**Selected text**
━━━━━━━━

Let's formalize this a bit with some definitions:

With these definitions, we can think of a tic tac toe game as a huge branching tree of possible future states. When it's X's turn, they choose an action which leads to another state. From there, O gets to choose the next action, leading to yet another state.

Tic Tac Toe state tree

Now we can write pseudocode for how to choose the best action at any particular state:

These functions are implemented for you in strategy.lookahead_strategy.LookaheadStrategy. Load them into interactive Python and use them to calculate the value of each of the game states shown above.

   | O | O       |   | O       | X |       X | O |   
---+---+---   ---+---+---   ---+---+---   ---+---+---
 X | X |         | X |       X | O | O       |   |   
---+---+---   ---+---+---   ---+---+---   ---+---+---
   |   |         |   | O       |   |         |   |   

As in TTTGame, a board is represented by a list of nine values. The first state above can be represented as ['-', 'O', 'O', 'X', 'X', '-', '-', '-', '-']. To find the value of the first state, enter the Python shell (python) and run the following:

>>> from ttt.game import TTTGame
>>> from strategy.lookahead_strategy import LookaheadStrategy
>>> game = TTTGame()
>>> strategy = LookaheadStrategy(game)
>>> state = {"board": ['-','O','O','X','X','-','-','-','-'], "player_x": True}
>>> strategy.get_current_and_future_reward(state)

━━━━━━━━

**Information**
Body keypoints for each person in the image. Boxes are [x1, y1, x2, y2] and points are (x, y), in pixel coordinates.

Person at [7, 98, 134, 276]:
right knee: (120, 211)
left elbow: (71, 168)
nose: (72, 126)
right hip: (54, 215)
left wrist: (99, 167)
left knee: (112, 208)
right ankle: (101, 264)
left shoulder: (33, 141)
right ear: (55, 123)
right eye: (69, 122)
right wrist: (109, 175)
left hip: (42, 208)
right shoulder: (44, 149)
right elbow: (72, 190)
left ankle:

━━━━━━━━

**Required action 1**
For each statement, say yes or no according to the tic tac toe text, and quote the words from it that decide. (a) The functions for choosing the best action are implemented in strategy.lookahead_strategy.LookaheadStrategy. (b) A board is represented by a list of sixteen values. (c) The Python shell is entered with the command python.
**Required action 2**
In the tic tac toe text, after X chooses an action that leads to another state, who chooses the next action?
The lines have no connection to the text.

**Exercise response 1**
(a) Yes: "These functions are implemented for you in strategy.lookahead_strategy.LookaheadStrategy."
(b) No: "a board is represented by a list of nine values."
(c) Yes: "enter the Python shell (python)"

**Exercise response 2**
O chooses the next action.